“Listen to another parable. There was a landowner who planted a vineyard, put a fence around it, dug a wine press in it, and built a watchtower. Then he leased it to tenants and went to another country. When the harvest time had come, he sent his slaves to the tenants to collect his produce. But the tenants seized his slaves and beat one, killed another, and stoned another. Again he sent other slaves, more than the first; and they treated them in the same way. Finally he sent his son to them, saying, ‘They will respect my son.’
But when the tenants saw the son, they said to themselves, ‘This is the heir; come, let us kill him and get his inheritance.” So they seized him, threw him out of the vineyard, and killed him. Now when the owner of the vineyard comes, what will he do to those tenants?” They said to him, “He will put those wretches to a miserable death, and lease the vineyard to other tenants who will give him the produce at the harvest time.”
Jesus said to them, “Have you never read in the scriptures: ‘The stone that the builders rejected has become the cornerstone; this was the Lord’s doing, and it is amazing in our eyes’? Therefore I tell you, the kingdom of God will be taken away from you and given to a people that produces the fruits of the kingdom.
New Revised Standard Version, copyright 1989, by the National Council of the Churches of Christ in the United States of America. Used by permission. All rights reserved. USCCB approved.
Most of us work hard to build our lives. Through our presence and work in a place, we stake a claim to “what is ours.” If someone challenges our claims, we can feel threatened. We might seek to rid ourselves of this stumbling block, undermining the authority of the challenger by spreading malicious gossip or by working to neutralize their threat.

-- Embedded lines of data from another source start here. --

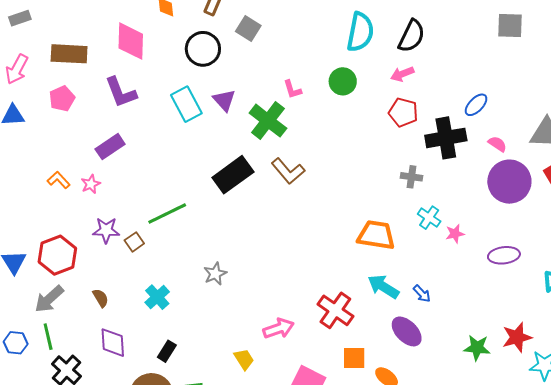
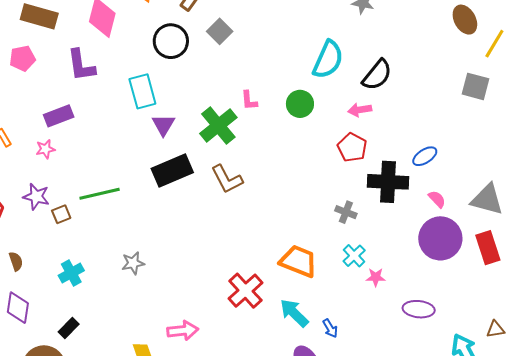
purple triangle: (224, 100) -> (163, 125), moved
pink star: (91, 184) -> (45, 149), moved
red cross: (335, 310) -> (245, 291), moved

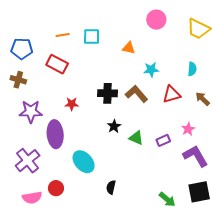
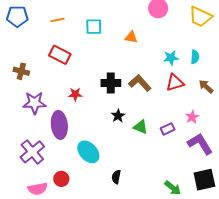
orange line: (63, 35) -> (57, 20), moved
blue pentagon: (22, 49) -> (17, 16), moved
cyan star: (151, 70) -> (171, 58), moved

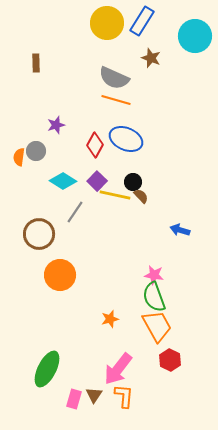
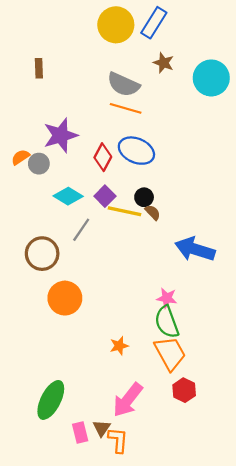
cyan circle: (195, 36) -> (211, 78), moved
purple star: (56, 125) -> (61, 135), size x1.8
orange semicircle: (19, 157) -> (20, 157), moved, turned 48
blue arrow: (180, 230) -> (195, 249), size x1.8
orange L-shape: (124, 396) -> (118, 440), moved
pink rectangle: (74, 399) -> (80, 432), turned -30

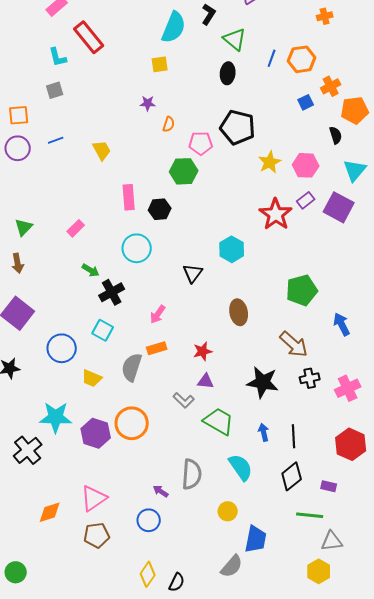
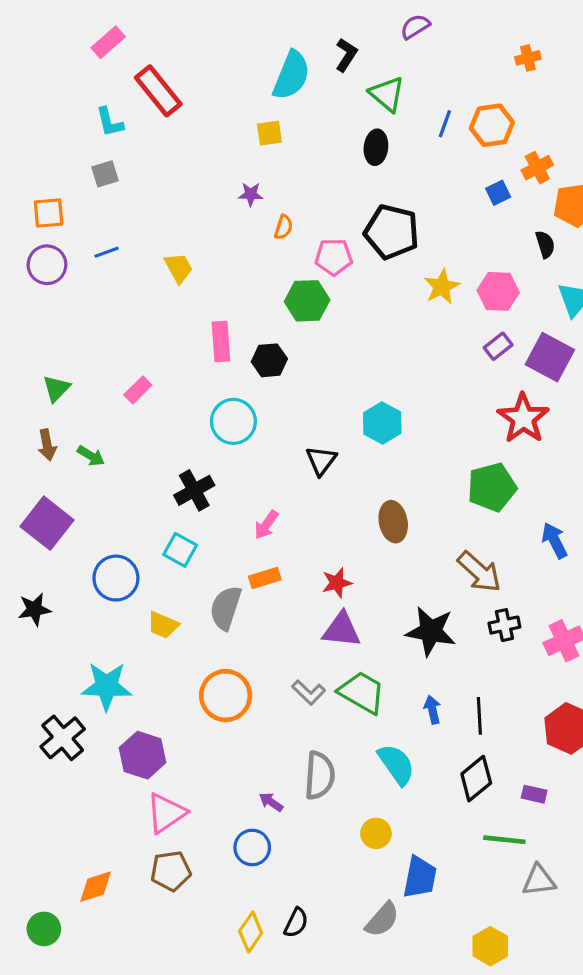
red star: (276, 214) -> (523, 418), moved
green arrow: (91, 270) -> (91, 456), moved
purple triangle: (206, 381) -> (342, 630), size x1.5
gray L-shape: (184, 400) -> (309, 692), moved
purple hexagon: (96, 433) -> (143, 755), moved
orange diamond: (50, 512) -> (96, 887), moved
yellow hexagon: (319, 571) -> (490, 946), moved
black semicircle: (177, 582) -> (296, 923), moved

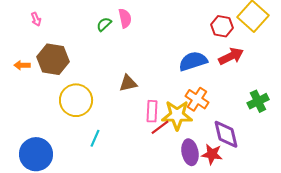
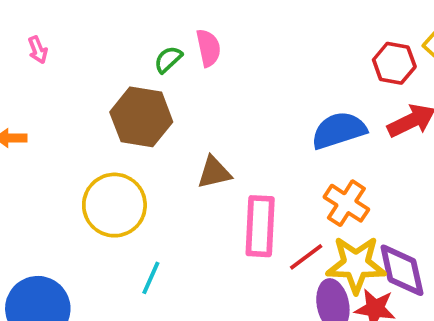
brown hexagon: (53, 59) -> (141, 117), moved
pink rectangle: (152, 111) -> (260, 226), size x1.4
yellow star: (177, 115) -> (356, 264), moved
red line: (160, 127) -> (306, 257), moved

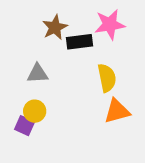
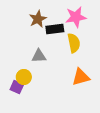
gray triangle: (38, 74) -> (39, 56), moved
yellow semicircle: (107, 78) -> (74, 43), moved

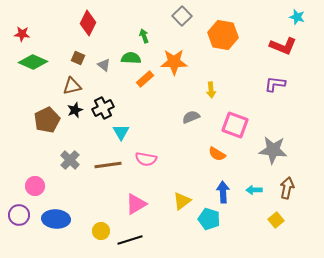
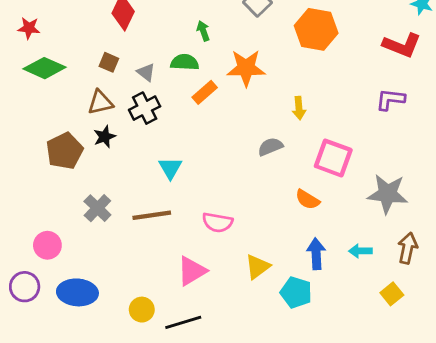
black cross: (103, 108) -> (145, 108), moved
pink semicircle: (146, 159) -> (217, 222), moved

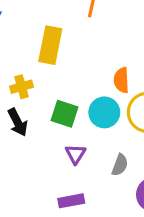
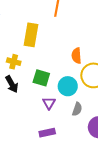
yellow cross: (22, 87) -> (14, 62), turned 32
cyan circle: (104, 112) -> (68, 86), moved

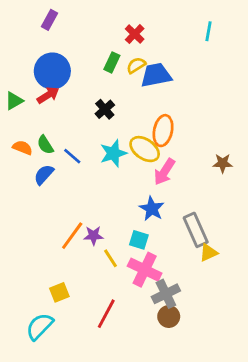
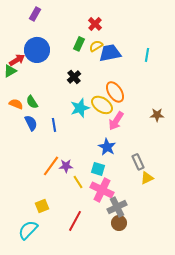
cyan line: (208, 31) -> (147, 55), moved
red arrow: (48, 95) -> (17, 60), moved
orange ellipse: (163, 131) -> (115, 92), turned -45
blue line: (72, 156) -> (54, 125), moved, turned 40
blue semicircle: (44, 175) -> (31, 123), turned 112
gray rectangle: (196, 230) -> (138, 162), size x0.7

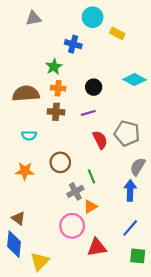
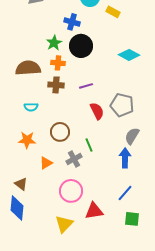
black circle: (94, 87) -> (81, 46), moved, size x1.5
orange triangle: (90, 206) -> (46, 163), moved
yellow triangle: (40, 261) -> (64, 224), moved

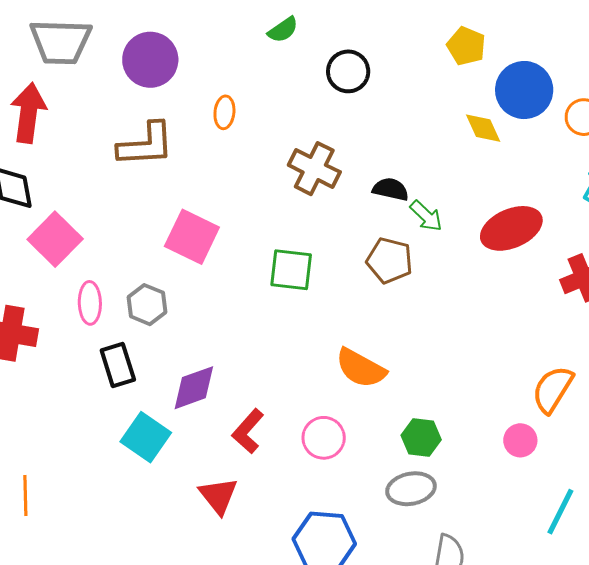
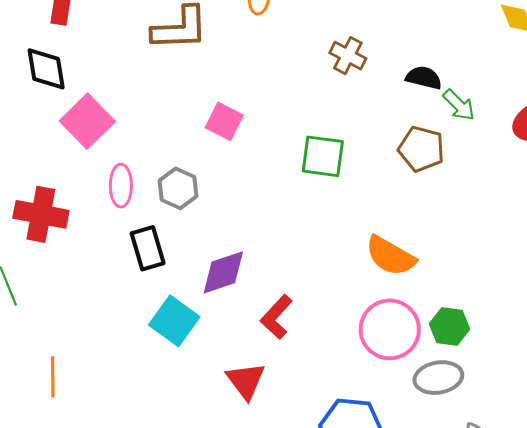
brown cross: (314, 169) -> (348, 56), size x0.7
pink square: (192, 237) -> (224, 121), size x0.7
pink circle: (324, 438) -> (390, 329), moved, size x1.4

But what if this stumbling block, this stone we reject while “building” our lives, is actually the cornerstone upon which the Lord wishes to build a life for us? The vineyard in which we work is not ours, no matter how hard we may work within it. Let us learn to find our joy not in claiming the fruit of the vineyard for ourselves (which would be stealing), but rather let us rejoice in offering it up to the one who allows us the privilege of working in his vineyard for the salvation of all.

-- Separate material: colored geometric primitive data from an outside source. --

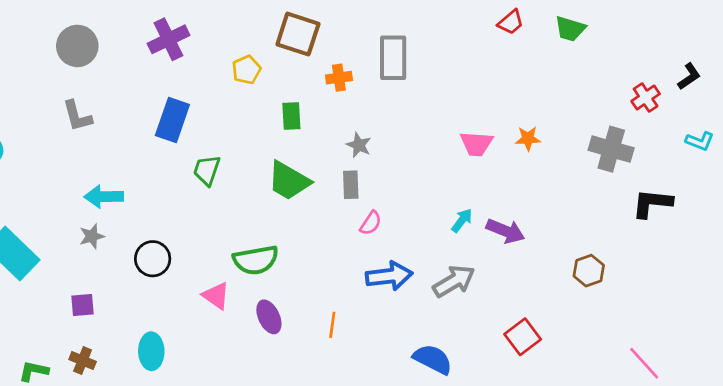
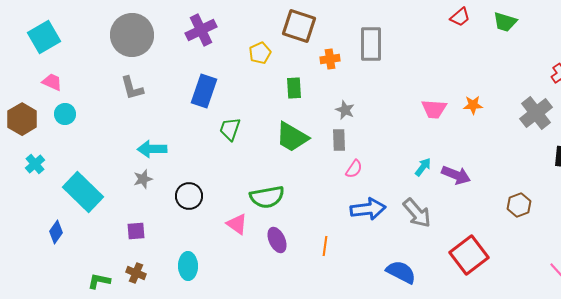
gray circle: (77, 46) -> (132, 35), size x1.4
gray cross: (611, 149) -> (536, 113), turned 36
gray arrow: (454, 281) -> (417, 213), turned 80
red square: (523, 337) -> (469, 255), size x1.4

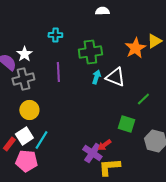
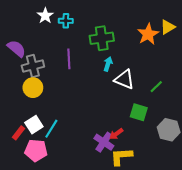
white star: (24, 54) -> (45, 16), moved
white triangle: (115, 77) -> (124, 79), moved
yellow circle: (29, 110) -> (33, 88), moved

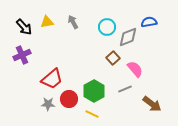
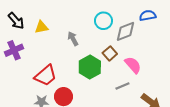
yellow triangle: (47, 22) -> (41, 27), moved
gray arrow: (73, 22) -> (73, 39), moved
green hexagon: (94, 91) -> (90, 67), moved

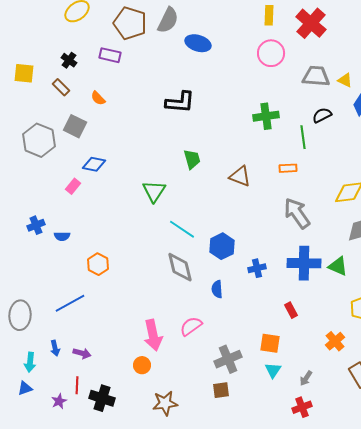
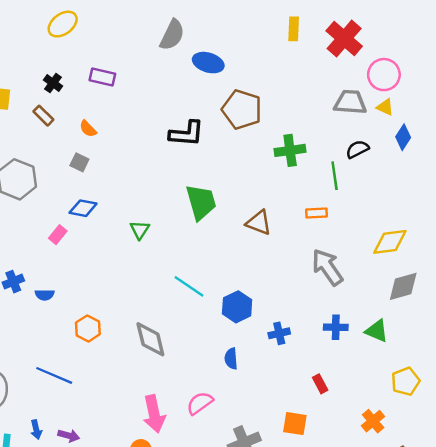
brown pentagon: (130, 23) -> (242, 109), moved
pink circle: (271, 53) -> (384, 75), moved
gray square: (75, 126) -> (79, 162), moved, size x0.7
green trapezoid: (192, 159) -> (201, 202), size x1.5
green triangle: (154, 191) -> (140, 230), moved, size x0.7
blue cross: (304, 263) -> (336, 327), size x0.6
gray diamond: (180, 267) -> (150, 339), moved
blue line: (70, 303) -> (54, 375), turned 52

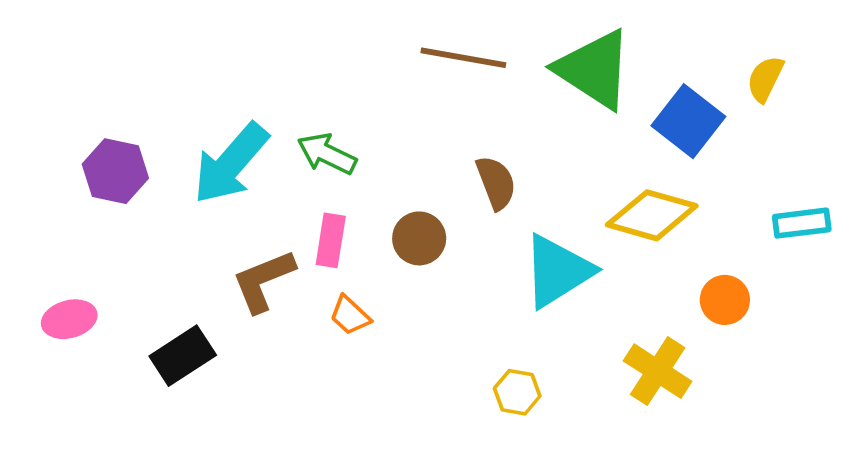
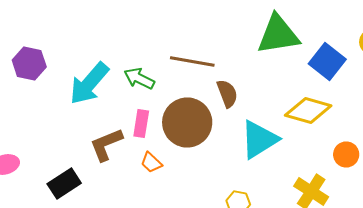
brown line: (463, 58) -> (192, 62), moved
green triangle: (594, 69) -> (278, 34), turned -42
purple hexagon: (115, 171) -> (29, 64), moved
brown circle: (419, 238) -> (187, 122), size x1.8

Heavenly Father, so often we seek comfort and security in building a life for ourselves, in claiming a place for our own. Perhaps we think that we have a right to more because we have worked harder, or been in a place longer, or know more, or because we belong to this or that family or group. And, indeed, people do let us have our way if we have the means to pay the price.

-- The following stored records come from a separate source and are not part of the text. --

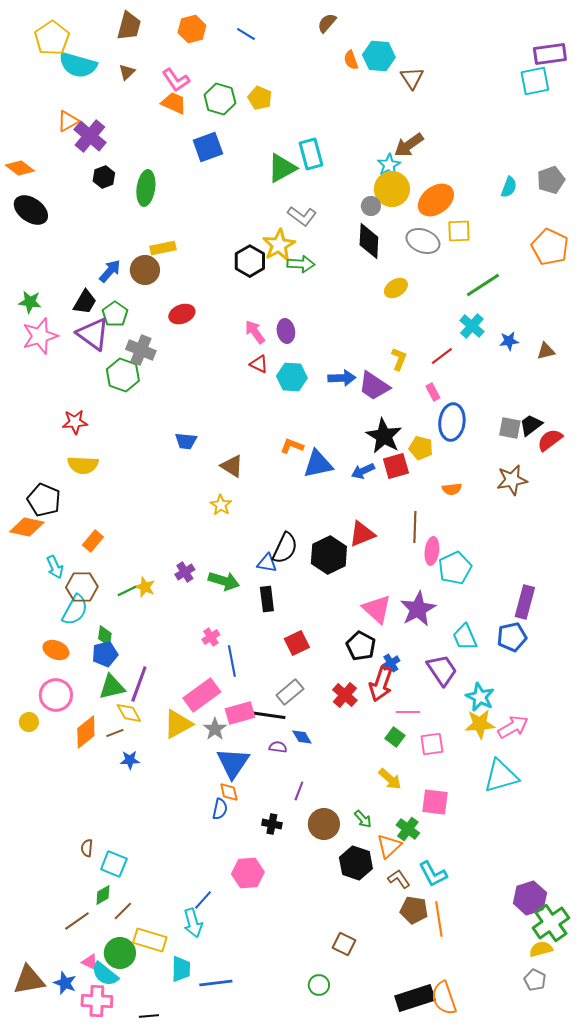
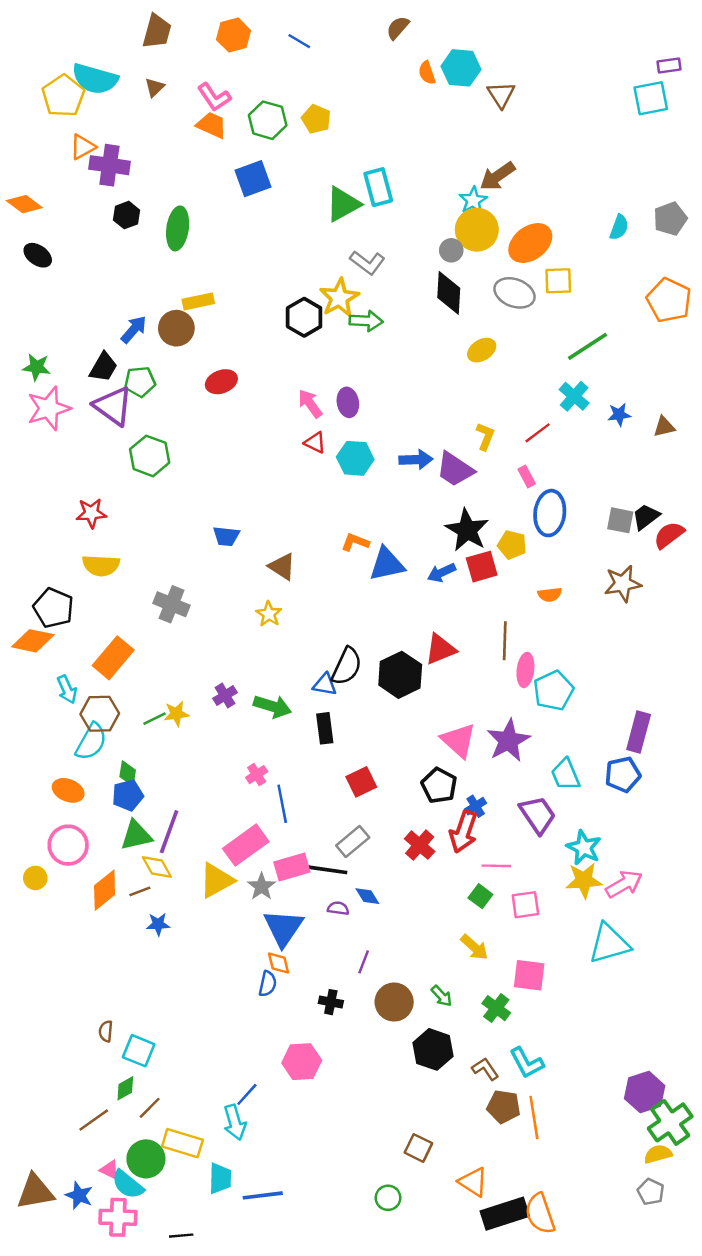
yellow pentagon: (52, 38) -> (63, 96), moved
purple rectangle: (550, 54) -> (669, 65), size x0.6
purple cross: (90, 136) -> (109, 165), turned -32
black ellipse: (31, 210) -> (38, 255), size x0.7
green pentagon: (115, 314) -> (140, 382), turned 30
gray cross: (141, 350) -> (171, 604), moved
orange rectangle: (93, 541) -> (113, 658), size x1.6
yellow star: (145, 587) -> (176, 714), turned -30
orange triangle: (389, 846) -> (473, 1182), moved, turned -44

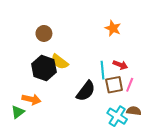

But the vineyard is yours, Father. We have gotten so used to thinking that it was ours, and we have done so for so long, that we drive out anyone who would suggest that we did not build our lives by ourselves. When you sent your Son, we killed him, so that we would not have to surrender our claims. But he willingly surrendered himself to us and preferred our lives to his own. So now, moved by his great love, we discover that not only the fruit of the vineyard but our very lives were yours the whole time. Take them, Lord, and let us no longer be thieves, claiming what is not our own, but rather grateful co-workers with your Son in your vineyard, so that we might no longer act as your enemies, but as the friends that he wishes us to be. Amen.